I congratulate my hon. Friend Mrs Hodgson on securing the debate. As she said, it is our second debate on the matter in recent weeks, and it is one of a series of contributions from her on the question of waste incineration, particularly in relation to what she described as the “monster” incinerator that is planned for her area.

Other hon. Members used that phrase, as well as the words “giant” and “enormous”, today when they spoke about planned or active incinerators in their areas. As Wera Hobhouse said, we need to understand why, in an era of zero-carbon ambitions for our economy, the idea of granting permission for such enormous plants to deal with our waste is still being contemplated.

In general policy, we must recognise that the age of incinerators is over. A decade or two ago, perhaps we could have said that incineration was an improvement on the previous practice of landfill. Indeed, in this country incineration has increased in inverse proportion to the reduction in landfill over the last few years. However, as we move towards net zero, we are in danger of freezing in time our waste strategies by granting permission for large incinerators that capture waste streams over time. That will prevent us from moving up the waste hierarchy in dealing with our waste generally, and in looking at it as a resource to be recycled, reused and put back into the circular economy—rather than put in landfill or burned, usually for minimal energy recovery.

It is significant that only 16 of the country’s 44 incinerators are enabled for anything more than minimal energy recovery. They are enabled for combined heat and power, to capture the heat as well as the electricity that comes out of the process, but only half of them actually produce any heat and power. The vast majority of large incinerators do not produce much energy, and they certainly do not capture the heat that comes out of the plants.
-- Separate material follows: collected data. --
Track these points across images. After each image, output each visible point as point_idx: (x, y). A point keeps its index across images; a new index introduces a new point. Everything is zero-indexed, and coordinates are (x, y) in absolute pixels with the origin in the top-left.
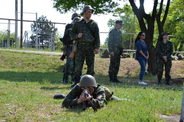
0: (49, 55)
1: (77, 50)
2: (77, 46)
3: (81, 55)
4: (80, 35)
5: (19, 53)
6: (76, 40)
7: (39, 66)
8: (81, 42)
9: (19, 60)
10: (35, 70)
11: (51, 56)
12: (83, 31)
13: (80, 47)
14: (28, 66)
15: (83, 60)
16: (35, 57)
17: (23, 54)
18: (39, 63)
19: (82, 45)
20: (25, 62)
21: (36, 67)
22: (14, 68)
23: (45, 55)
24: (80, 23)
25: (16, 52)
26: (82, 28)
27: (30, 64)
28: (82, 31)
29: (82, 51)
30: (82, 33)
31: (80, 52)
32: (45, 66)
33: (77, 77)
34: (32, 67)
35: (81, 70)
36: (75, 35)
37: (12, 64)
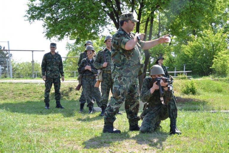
0: (37, 84)
1: (103, 79)
2: (103, 75)
3: (106, 83)
4: (105, 64)
5: (5, 83)
6: (101, 69)
7: (30, 95)
8: (107, 71)
9: (9, 90)
10: (28, 99)
11: (39, 84)
12: (108, 61)
13: (105, 76)
14: (20, 96)
15: (108, 88)
16: (24, 86)
17: (11, 84)
18: (30, 93)
19: (107, 74)
20: (15, 93)
21: (28, 97)
22: (6, 99)
23: (33, 84)
24: (104, 52)
25: (2, 83)
26: (107, 58)
27: (21, 93)
28: (106, 60)
29: (107, 80)
30: (107, 62)
31: (106, 81)
32: (36, 95)
33: (104, 106)
34: (24, 97)
35: (107, 99)
36: (99, 65)
37: (2, 96)
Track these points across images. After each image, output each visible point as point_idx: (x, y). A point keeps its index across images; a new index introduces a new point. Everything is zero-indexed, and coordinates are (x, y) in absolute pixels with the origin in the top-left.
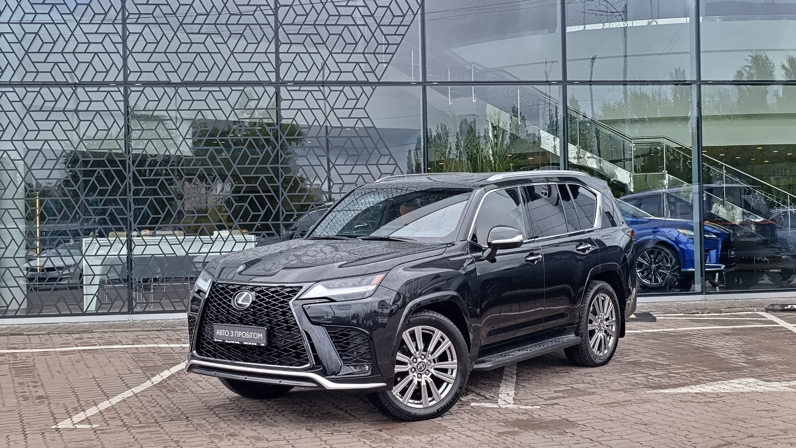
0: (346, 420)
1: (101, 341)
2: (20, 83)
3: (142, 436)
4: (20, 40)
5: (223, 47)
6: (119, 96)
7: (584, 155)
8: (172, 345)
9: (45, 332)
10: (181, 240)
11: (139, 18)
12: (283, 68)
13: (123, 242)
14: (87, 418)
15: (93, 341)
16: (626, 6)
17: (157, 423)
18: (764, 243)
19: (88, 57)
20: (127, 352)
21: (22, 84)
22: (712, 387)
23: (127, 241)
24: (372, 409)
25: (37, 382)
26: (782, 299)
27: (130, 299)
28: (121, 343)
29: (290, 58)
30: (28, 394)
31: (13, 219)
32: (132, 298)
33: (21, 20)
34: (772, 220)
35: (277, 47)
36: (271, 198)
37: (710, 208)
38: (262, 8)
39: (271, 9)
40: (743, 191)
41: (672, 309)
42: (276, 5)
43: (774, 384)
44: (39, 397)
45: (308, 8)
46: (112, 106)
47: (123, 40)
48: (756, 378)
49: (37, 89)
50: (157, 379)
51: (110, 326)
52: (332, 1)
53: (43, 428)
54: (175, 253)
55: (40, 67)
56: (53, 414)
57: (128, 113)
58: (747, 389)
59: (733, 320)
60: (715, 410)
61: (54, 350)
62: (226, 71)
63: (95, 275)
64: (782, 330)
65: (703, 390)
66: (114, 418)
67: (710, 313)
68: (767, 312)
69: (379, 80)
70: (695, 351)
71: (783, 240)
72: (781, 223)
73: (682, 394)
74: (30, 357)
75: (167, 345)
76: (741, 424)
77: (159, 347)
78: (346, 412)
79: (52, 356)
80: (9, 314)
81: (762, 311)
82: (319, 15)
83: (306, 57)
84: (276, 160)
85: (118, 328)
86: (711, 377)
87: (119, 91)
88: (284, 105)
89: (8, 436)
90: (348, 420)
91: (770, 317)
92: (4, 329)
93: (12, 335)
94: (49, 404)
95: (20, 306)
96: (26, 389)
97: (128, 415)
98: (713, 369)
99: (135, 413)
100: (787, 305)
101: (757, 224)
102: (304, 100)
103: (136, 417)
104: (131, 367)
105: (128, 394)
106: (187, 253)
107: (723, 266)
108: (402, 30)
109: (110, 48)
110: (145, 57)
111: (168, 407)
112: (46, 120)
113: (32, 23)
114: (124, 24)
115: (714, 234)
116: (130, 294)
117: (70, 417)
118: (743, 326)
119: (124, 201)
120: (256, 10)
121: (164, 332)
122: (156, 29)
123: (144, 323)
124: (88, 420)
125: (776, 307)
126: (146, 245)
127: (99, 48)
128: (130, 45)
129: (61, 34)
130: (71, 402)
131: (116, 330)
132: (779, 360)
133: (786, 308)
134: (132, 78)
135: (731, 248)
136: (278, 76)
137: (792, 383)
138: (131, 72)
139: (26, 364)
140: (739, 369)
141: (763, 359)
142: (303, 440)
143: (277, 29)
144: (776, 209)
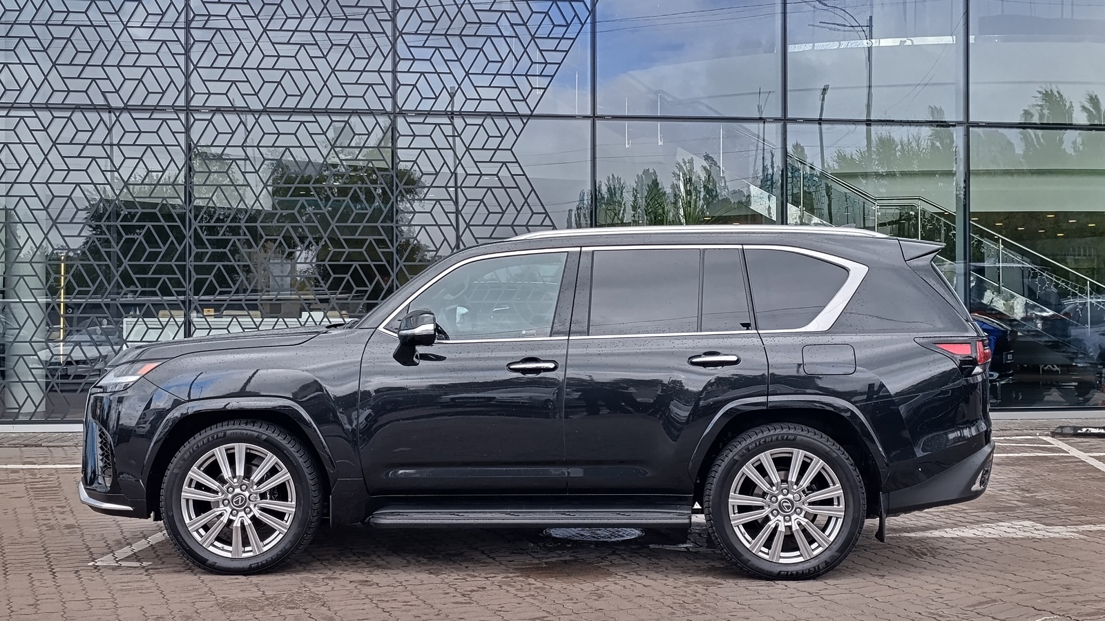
0: (483, 563)
2: (44, 106)
4: (46, 47)
5: (320, 63)
6: (177, 126)
7: (810, 220)
9: (71, 444)
10: (258, 324)
11: (207, 21)
12: (402, 93)
13: (180, 324)
14: (135, 554)
16: (871, 17)
18: (1055, 346)
19: (138, 72)
21: (47, 107)
22: (972, 531)
23: (184, 323)
25: (65, 507)
26: (1075, 421)
29: (412, 78)
30: (53, 522)
31: (31, 289)
33: (48, 20)
34: (1066, 314)
35: (395, 65)
36: (381, 269)
37: (981, 296)
38: (375, 10)
39: (387, 12)
40: (1026, 273)
42: (394, 7)
43: (1057, 529)
44: (68, 527)
45: (438, 11)
46: (169, 139)
47: (186, 51)
48: (1033, 521)
49: (68, 114)
52: (470, 3)
53: (76, 565)
55: (73, 85)
56: (88, 548)
57: (190, 150)
58: (1020, 534)
59: (1007, 446)
60: (976, 559)
62: (325, 95)
64: (1073, 460)
65: (961, 534)
66: (170, 554)
68: (1053, 436)
69: (532, 112)
71: (1079, 341)
72: (1077, 318)
73: (934, 538)
74: (52, 474)
76: (1011, 576)
78: (483, 553)
80: (21, 418)
81: (1047, 435)
82: (452, 21)
83: (433, 78)
84: (389, 217)
86: (973, 518)
87: (179, 119)
88: (402, 142)
89: (30, 574)
90: (486, 563)
91: (1056, 443)
92: (14, 439)
93: (26, 446)
95: (37, 407)
96: (50, 516)
98: (977, 509)
100: (1081, 428)
101: (1043, 318)
102: (430, 136)
107: (996, 375)
108: (565, 45)
109: (169, 61)
110: (216, 74)
112: (79, 156)
113: (62, 24)
114: (188, 28)
117: (111, 552)
118: (1020, 455)
119: (182, 269)
120: (367, 13)
122: (230, 36)
124: (136, 557)
125: (1067, 431)
126: (211, 329)
127: (153, 61)
128: (195, 57)
129: (101, 40)
132: (1067, 498)
133: (1079, 431)
134: (197, 101)
135: (1007, 349)
136: (395, 104)
137: (1081, 528)
138: (195, 93)
139: (49, 484)
140: (1011, 509)
141: (1044, 497)
142: (426, 586)
143: (396, 40)
144: (1070, 299)
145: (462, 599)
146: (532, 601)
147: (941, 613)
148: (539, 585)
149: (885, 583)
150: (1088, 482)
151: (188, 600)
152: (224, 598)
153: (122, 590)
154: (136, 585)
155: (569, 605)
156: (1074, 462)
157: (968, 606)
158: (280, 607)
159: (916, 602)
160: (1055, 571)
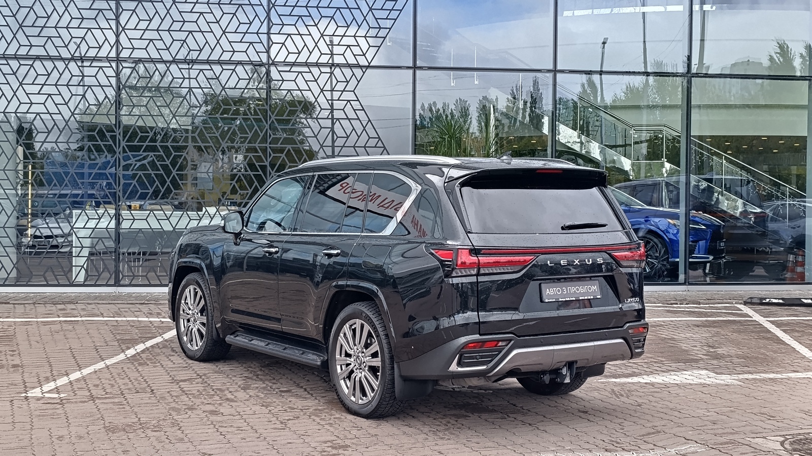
0: (303, 398)
1: (82, 313)
2: (14, 56)
3: (105, 406)
5: (215, 27)
6: (110, 72)
8: (151, 319)
9: (31, 302)
10: (168, 216)
12: (274, 49)
13: (112, 215)
14: (56, 388)
15: (75, 312)
17: (123, 394)
19: (81, 32)
20: (107, 325)
21: (16, 57)
22: (664, 378)
23: (115, 215)
24: (330, 388)
25: (15, 351)
26: (764, 293)
27: (117, 272)
28: (102, 315)
29: (281, 38)
30: (4, 362)
31: (4, 189)
32: (119, 271)
35: (269, 29)
36: (258, 177)
41: (652, 300)
43: (724, 377)
44: (14, 366)
46: (104, 81)
47: (116, 17)
48: (709, 370)
50: (131, 352)
51: (96, 298)
53: (12, 396)
54: (162, 228)
55: (34, 41)
56: (25, 383)
57: (119, 89)
58: (696, 381)
59: (709, 312)
60: (658, 399)
61: (35, 320)
62: (218, 50)
63: (82, 247)
64: (753, 323)
65: (654, 380)
66: (82, 388)
67: (688, 304)
68: (745, 305)
69: (369, 64)
70: (660, 341)
72: (778, 215)
73: (633, 383)
74: (11, 326)
75: (146, 319)
76: (676, 414)
77: (138, 321)
78: (305, 390)
79: (33, 326)
81: (741, 304)
83: (297, 39)
84: (264, 140)
85: (103, 300)
86: (667, 367)
87: (111, 67)
88: (274, 85)
90: (305, 398)
91: (746, 310)
94: (23, 372)
95: (9, 275)
96: (3, 358)
97: (97, 386)
98: (672, 360)
99: (103, 384)
100: (765, 299)
101: (755, 214)
102: (295, 81)
103: (103, 389)
104: (108, 339)
105: (101, 365)
106: (174, 228)
107: (711, 258)
108: (394, 14)
109: (104, 24)
110: (138, 34)
111: (136, 380)
112: (39, 93)
114: (117, 1)
115: (704, 225)
116: (117, 267)
117: (41, 386)
119: (114, 176)
121: (147, 305)
122: (149, 7)
123: (129, 295)
124: (57, 390)
125: (754, 301)
126: (134, 219)
127: (92, 24)
128: (123, 20)
130: (45, 372)
131: (100, 302)
132: (739, 353)
133: (764, 301)
134: (125, 54)
135: (721, 239)
136: (269, 57)
137: (741, 376)
138: (123, 48)
139: (7, 333)
140: (696, 361)
141: (723, 352)
142: (256, 416)
143: (270, 10)
144: (774, 201)
145: (279, 426)
146: (329, 428)
147: (619, 441)
148: (337, 416)
149: (586, 417)
150: (759, 340)
151: (84, 424)
152: (110, 423)
153: (39, 416)
154: (50, 412)
155: (354, 432)
156: (754, 325)
157: (640, 436)
158: (147, 430)
159: (604, 432)
160: (710, 410)
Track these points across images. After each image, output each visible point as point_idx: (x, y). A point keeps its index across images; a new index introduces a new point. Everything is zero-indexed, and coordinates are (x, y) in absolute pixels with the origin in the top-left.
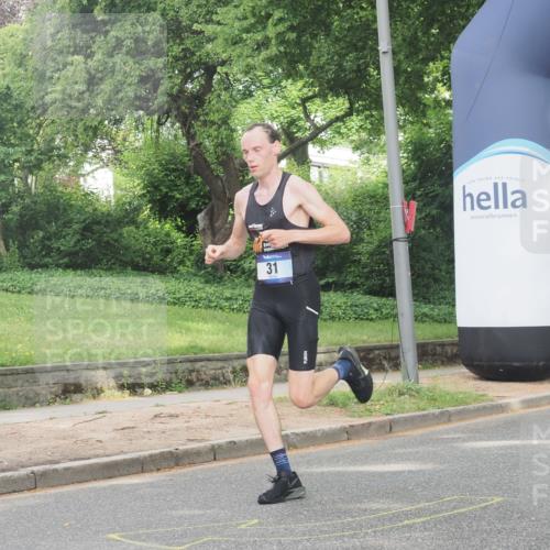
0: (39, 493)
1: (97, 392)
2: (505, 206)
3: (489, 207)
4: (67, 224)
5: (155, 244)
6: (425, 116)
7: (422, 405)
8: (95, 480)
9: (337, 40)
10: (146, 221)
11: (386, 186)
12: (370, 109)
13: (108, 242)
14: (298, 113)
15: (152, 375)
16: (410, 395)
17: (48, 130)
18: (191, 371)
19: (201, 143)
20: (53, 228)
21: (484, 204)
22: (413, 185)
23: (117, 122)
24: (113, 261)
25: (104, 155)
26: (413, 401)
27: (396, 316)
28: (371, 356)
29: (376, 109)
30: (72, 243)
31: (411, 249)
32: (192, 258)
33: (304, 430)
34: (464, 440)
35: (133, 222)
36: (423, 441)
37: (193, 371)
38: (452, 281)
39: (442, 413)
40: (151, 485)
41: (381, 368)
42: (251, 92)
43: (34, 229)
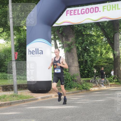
2: (38, 54)
3: (34, 54)
6: (21, 33)
7: (18, 99)
12: (8, 31)
16: (16, 96)
21: (33, 53)
22: (18, 48)
26: (16, 98)
28: (7, 87)
34: (27, 107)
36: (18, 107)
41: (9, 90)
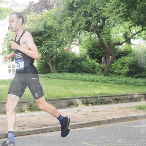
1: (77, 105)
4: (68, 61)
5: (91, 66)
8: (78, 128)
9: (138, 11)
10: (88, 60)
13: (78, 66)
14: (128, 30)
15: (91, 101)
17: (62, 36)
18: (102, 100)
19: (102, 39)
20: (64, 62)
23: (80, 34)
24: (80, 70)
25: (76, 43)
30: (69, 66)
32: (100, 69)
33: (133, 116)
35: (85, 60)
37: (102, 99)
40: (93, 130)
42: (115, 25)
43: (59, 62)
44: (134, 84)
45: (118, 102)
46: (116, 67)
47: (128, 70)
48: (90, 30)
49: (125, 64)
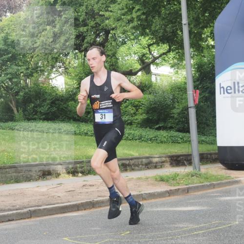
0: (33, 219)
1: (58, 175)
3: (231, 93)
4: (44, 100)
6: (202, 52)
7: (202, 180)
8: (57, 214)
9: (163, 19)
11: (185, 83)
12: (178, 49)
13: (62, 109)
14: (146, 51)
15: (82, 167)
16: (197, 176)
17: (36, 59)
20: (38, 102)
22: (198, 83)
23: (66, 55)
24: (65, 117)
25: (60, 70)
26: (198, 179)
27: (190, 141)
28: (179, 159)
29: (181, 49)
30: (46, 109)
31: (196, 112)
33: (149, 192)
34: (221, 197)
35: (73, 100)
36: (202, 197)
38: (215, 126)
39: (211, 185)
40: (82, 216)
41: (183, 165)
42: (125, 42)
43: (30, 103)
44: (154, 140)
45: (126, 170)
46: (126, 111)
47: (145, 116)
48: (83, 48)
49: (141, 107)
On the other hand, they capture the waste stream over long periods of time. My hon. Friend Darren Jones described that process in his area, with waste arriving from all over the country to feed the furnaces of the incinerators. From the description of the plans for the new north London waste incinerator given by my hon. Friend Kate Osamor, I suspect that is also the case in her area. We are in danger of ossifying the process of waste disposal. Now is not the time to go down that route; it is the time to move rapidly up the waste hierarchy and think about different ways of disposing of waste.